## ASSIGNMENT
Write out the data below in full, please. Keep every character as given.

(DATASET EXTRACT)

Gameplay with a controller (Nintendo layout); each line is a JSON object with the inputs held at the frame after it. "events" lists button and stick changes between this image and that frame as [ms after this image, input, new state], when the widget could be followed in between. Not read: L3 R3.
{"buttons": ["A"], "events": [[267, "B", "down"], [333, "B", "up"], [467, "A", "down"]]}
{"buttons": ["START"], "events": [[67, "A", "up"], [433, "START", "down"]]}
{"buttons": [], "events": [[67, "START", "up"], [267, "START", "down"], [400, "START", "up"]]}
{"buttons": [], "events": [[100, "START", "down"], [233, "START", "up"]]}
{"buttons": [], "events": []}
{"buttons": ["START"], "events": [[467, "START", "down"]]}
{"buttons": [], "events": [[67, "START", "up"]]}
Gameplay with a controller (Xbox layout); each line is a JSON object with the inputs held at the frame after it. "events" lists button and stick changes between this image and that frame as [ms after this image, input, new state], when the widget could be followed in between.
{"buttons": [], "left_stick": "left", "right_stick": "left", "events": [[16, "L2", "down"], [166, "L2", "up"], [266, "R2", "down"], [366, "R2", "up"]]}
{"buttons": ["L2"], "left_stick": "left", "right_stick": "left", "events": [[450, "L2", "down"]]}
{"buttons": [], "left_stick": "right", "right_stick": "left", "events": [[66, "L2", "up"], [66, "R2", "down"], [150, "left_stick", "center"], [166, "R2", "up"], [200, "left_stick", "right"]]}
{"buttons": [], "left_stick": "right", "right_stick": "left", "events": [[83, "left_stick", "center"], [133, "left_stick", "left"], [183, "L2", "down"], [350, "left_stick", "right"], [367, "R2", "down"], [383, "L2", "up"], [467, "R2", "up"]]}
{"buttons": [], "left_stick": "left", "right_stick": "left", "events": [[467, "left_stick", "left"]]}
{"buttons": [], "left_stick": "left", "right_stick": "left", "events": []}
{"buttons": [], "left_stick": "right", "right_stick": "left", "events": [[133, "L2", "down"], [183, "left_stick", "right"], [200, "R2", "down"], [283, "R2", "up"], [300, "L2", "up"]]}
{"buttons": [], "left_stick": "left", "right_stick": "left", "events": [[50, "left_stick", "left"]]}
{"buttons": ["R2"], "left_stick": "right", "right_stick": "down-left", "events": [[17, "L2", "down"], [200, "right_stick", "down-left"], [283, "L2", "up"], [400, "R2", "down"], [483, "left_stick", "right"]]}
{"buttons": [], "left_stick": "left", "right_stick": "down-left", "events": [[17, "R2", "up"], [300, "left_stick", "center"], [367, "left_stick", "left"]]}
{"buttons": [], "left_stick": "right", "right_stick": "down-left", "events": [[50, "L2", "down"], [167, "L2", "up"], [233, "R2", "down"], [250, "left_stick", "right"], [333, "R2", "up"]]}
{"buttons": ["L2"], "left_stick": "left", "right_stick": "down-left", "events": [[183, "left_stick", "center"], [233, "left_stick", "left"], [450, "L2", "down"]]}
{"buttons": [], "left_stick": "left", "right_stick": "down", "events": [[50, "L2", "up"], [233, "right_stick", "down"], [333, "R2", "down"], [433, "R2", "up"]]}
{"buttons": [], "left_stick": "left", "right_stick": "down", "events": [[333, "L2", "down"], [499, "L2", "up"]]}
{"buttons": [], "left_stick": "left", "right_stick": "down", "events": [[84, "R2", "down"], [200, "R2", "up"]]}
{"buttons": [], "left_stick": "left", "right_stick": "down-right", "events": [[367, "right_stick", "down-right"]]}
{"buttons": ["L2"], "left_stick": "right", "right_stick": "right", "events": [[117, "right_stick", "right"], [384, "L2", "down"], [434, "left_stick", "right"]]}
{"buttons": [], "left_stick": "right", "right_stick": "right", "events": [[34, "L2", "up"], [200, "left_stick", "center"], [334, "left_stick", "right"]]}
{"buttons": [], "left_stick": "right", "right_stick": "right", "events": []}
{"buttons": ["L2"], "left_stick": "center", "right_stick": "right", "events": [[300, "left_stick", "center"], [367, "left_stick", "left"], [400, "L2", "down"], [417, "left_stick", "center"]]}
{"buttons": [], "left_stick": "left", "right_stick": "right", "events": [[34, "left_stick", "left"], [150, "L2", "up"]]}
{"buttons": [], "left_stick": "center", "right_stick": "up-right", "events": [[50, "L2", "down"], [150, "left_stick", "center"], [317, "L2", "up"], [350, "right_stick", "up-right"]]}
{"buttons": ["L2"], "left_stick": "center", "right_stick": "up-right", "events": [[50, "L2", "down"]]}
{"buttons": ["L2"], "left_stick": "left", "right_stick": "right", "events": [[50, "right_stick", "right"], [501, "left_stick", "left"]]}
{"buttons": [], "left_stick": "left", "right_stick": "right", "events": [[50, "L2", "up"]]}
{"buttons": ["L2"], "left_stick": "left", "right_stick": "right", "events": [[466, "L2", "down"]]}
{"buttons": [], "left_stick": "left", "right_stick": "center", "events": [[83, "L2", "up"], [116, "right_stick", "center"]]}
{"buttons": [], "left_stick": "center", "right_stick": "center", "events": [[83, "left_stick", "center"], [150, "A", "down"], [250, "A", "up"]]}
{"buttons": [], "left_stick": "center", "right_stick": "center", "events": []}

(End DATASET EXTRACT)

## FINISHED EXERCISE
Gameplay with a controller (Nintendo layout); each line is a JSON object with the inputs held at the frame after it. "events" lists button and stick changes between this image and that frame as [ms after this image, input, new state], when the widget could be followed in between. Not read: L3 R3.
{"buttons": ["A"], "events": [[267, "B", "down"], [333, "B", "up"], [467, "A", "down"]]}
{"buttons": ["START"], "events": [[67, "A", "up"], [433, "START", "down"]]}
{"buttons": [], "events": [[67, "START", "up"], [267, "START", "down"], [400, "START", "up"]]}
{"buttons": [], "events": [[100, "START", "down"], [233, "START", "up"]]}
{"buttons": [], "events": []}
{"buttons": ["START"], "events": [[467, "START", "down"]]}
{"buttons": [], "events": [[67, "START", "up"]]}
Gameplay with a controller (Xbox layout); each line is a JSON object with the inputs held at the frame after it. "events" lists button and stick changes between this image and that frame as [ms after this image, input, new state], when the widget could be followed in between.
{"buttons": [], "left_stick": "left", "right_stick": "left", "events": [[16, "L2", "down"], [166, "L2", "up"], [266, "R2", "down"], [366, "R2", "up"]]}
{"buttons": ["L2"], "left_stick": "left", "right_stick": "left", "events": [[450, "L2", "down"]]}
{"buttons": [], "left_stick": "right", "right_stick": "left", "events": [[66, "L2", "up"], [66, "R2", "down"], [150, "left_stick", "center"], [166, "R2", "up"], [200, "left_stick", "right"]]}
{"buttons": [], "left_stick": "right", "right_stick": "left", "events": [[83, "left_stick", "center"], [133, "left_stick", "left"], [183, "L2", "down"], [350, "left_stick", "right"], [367, "R2", "down"], [383, "L2", "up"], [467, "R2", "up"]]}
{"buttons": [], "left_stick": "left", "right_stick": "left", "events": [[467, "left_stick", "left"]]}
{"buttons": [], "left_stick": "left", "right_stick": "left", "events": []}
{"buttons": [], "left_stick": "right", "right_stick": "left", "events": [[133, "L2", "down"], [183, "left_stick", "right"], [200, "R2", "down"], [283, "R2", "up"], [300, "L2", "up"]]}
{"buttons": [], "left_stick": "left", "right_stick": "left", "events": [[50, "left_stick", "left"]]}
{"buttons": ["R2"], "left_stick": "right", "right_stick": "down-left", "events": [[17, "L2", "down"], [200, "right_stick", "down-left"], [283, "L2", "up"], [400, "R2", "down"], [483, "left_stick", "right"]]}
{"buttons": [], "left_stick": "left", "right_stick": "down-left", "events": [[17, "R2", "up"], [300, "left_stick", "center"], [367, "left_stick", "left"]]}
{"buttons": [], "left_stick": "right", "right_stick": "down-left", "events": [[50, "L2", "down"], [167, "L2", "up"], [233, "R2", "down"], [250, "left_stick", "right"], [333, "R2", "up"]]}
{"buttons": ["L2"], "left_stick": "left", "right_stick": "down-left", "events": [[183, "left_stick", "center"], [233, "left_stick", "left"], [450, "L2", "down"]]}
{"buttons": [], "left_stick": "left", "right_stick": "down", "events": [[50, "L2", "up"], [233, "right_stick", "down"], [333, "R2", "down"], [433, "R2", "up"]]}
{"buttons": [], "left_stick": "left", "right_stick": "down", "events": [[333, "L2", "down"], [499, "L2", "up"]]}
{"buttons": [], "left_stick": "left", "right_stick": "down", "events": [[84, "R2", "down"], [200, "R2", "up"]]}
{"buttons": [], "left_stick": "left", "right_stick": "down-right", "events": [[367, "right_stick", "down-right"]]}
{"buttons": ["L2"], "left_stick": "right", "right_stick": "right", "events": [[117, "right_stick", "right"], [384, "L2", "down"], [434, "left_stick", "right"]]}
{"buttons": [], "left_stick": "right", "right_stick": "right", "events": [[34, "L2", "up"], [200, "left_stick", "center"], [334, "left_stick", "right"]]}
{"buttons": [], "left_stick": "right", "right_stick": "right", "events": []}
{"buttons": ["L2"], "left_stick": "center", "right_stick": "right", "events": [[300, "left_stick", "center"], [367, "left_stick", "left"], [400, "L2", "down"], [417, "left_stick", "center"]]}
{"buttons": [], "left_stick": "left", "right_stick": "right", "events": [[34, "left_stick", "left"], [150, "L2", "up"]]}
{"buttons": [], "left_stick": "center", "right_stick": "up-right", "events": [[50, "L2", "down"], [150, "left_stick", "center"], [317, "L2", "up"], [350, "right_stick", "up-right"]]}
{"buttons": ["L2"], "left_stick": "center", "right_stick": "up-right", "events": [[50, "L2", "down"]]}
{"buttons": ["L2"], "left_stick": "left", "right_stick": "right", "events": [[50, "right_stick", "right"], [501, "left_stick", "left"]]}
{"buttons": [], "left_stick": "left", "right_stick": "right", "events": [[50, "L2", "up"]]}
{"buttons": ["L2"], "left_stick": "left", "right_stick": "right", "events": [[466, "L2", "down"]]}
{"buttons": [], "left_stick": "left", "right_stick": "center", "events": [[83, "L2", "up"], [116, "right_stick", "center"]]}
{"buttons": [], "left_stick": "center", "right_stick": "center", "events": [[83, "left_stick", "center"], [150, "A", "down"], [250, "A", "up"]]}
{"buttons": [], "left_stick": "center", "right_stick": "center", "events": []}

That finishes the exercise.